Pour ce qui concerne le  Mali, il s’agit de la santé maternelle et la lutte contre la mortalité maternelle; de la santé de la reproduction et du repositionnement de la planification familiale; de la lutte contre le VIH/SIDA, le paludisme et la tuberculose; du repositionnement  de la nutrition dans les politiques et stratégies de lutte contre la pauvreté et des infrastructures de santé.

La Rencontre de Bamako regroupe des experts nationaux et internationaux des secteurs de la science, la recherche et de la santé publique, au premier rang desquels le Secrétaire Général du ministère de la Santé au Mali, le Pr Mamadou Sounkalo Traoré, le directeur de l’Institut National de Recherche en Santé Publique (INRSP), le Pr Flabou Bougoudogo, et les chercheurs du Malaria Research and Training Center (MRTC), du Pr Ogobara Doumbo, ainsi que des responsables et praticiens de terrain de l’USAID (l’Agence américaine chargée de l’aide), des NIH (National Health Institutes, Institut pour la santé publique), du Corps de la Paix, du DOD (Département américain de la défense) et du CDC (Center for Disease Control) d’Atlanta.
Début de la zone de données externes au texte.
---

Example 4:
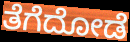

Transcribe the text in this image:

ತೆಗೆದೋಡೆ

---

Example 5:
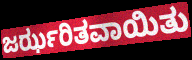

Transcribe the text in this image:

ಜರ್ಝರಿತವಾಯಿತು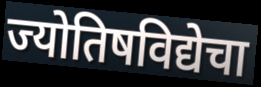
ज्योतिषविद्येचा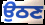
ਉਠਣ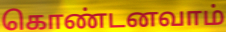
கொண்டனவாம்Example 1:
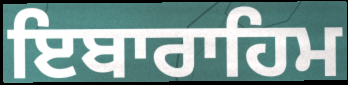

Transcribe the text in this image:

ਇਬਾਰਾਹਿਮ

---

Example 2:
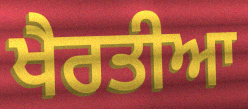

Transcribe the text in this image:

ਖੈਰਤੀਆ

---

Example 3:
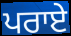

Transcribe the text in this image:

ਪਰਾਏ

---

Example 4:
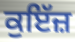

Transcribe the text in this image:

ਕੁਇੱਜ਼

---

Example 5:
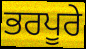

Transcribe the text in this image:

La Réunion sur la Science, la Recherche et les Nouvelles Technologies pour le Développement au Mali vise donc à créer des ponts entre les communautés scientifiques et du développement de nos deux pays, pour accélérer les progrès dans l’atteinte des objectifs prioritaires de la GHI au Mali, dont la longue tradition d’excellence dans le domaine de la recherche scientifique est avérée.  Elle s’articule en présentations suivies de débats, panels, travaux de groupe, visites de centre de recherche et débats en plénières, en vue de «de faire avancer l’utilisation et l’application coordonnées des connaissances existantes, d’identifier des lacunes en matière d’informations disponibles et de tirer parti de l’expérience de la communauté scientifique pour  booster l’atteinte des objectifs clefs du Mali en matière de santé dans cinq domaines particuliers: le VIH, la tuberculose, le paludisme, les maladies parasitaires négligées et l’appui au renforcement  durable des capacités scientifiques maliennes».

In fine, les travaux permettront «d’élaborer un plan d’action conjoint entre le Gouvernement américain et le Gouvernement malien, définissant clairement les rôles et les responsabilités de chaque partie, les résultats à atteindre et les prochaines étapes, notamment pour atteindre les Objectifs du Millénaire pour le Développement d’ici 2015». Ce plan d’action servira aussi d’outil pour une collaboration continue dans les secteurs de la science et du développement et sera avec d’autres pays éligibles à la GHI. Nous y reviendrons.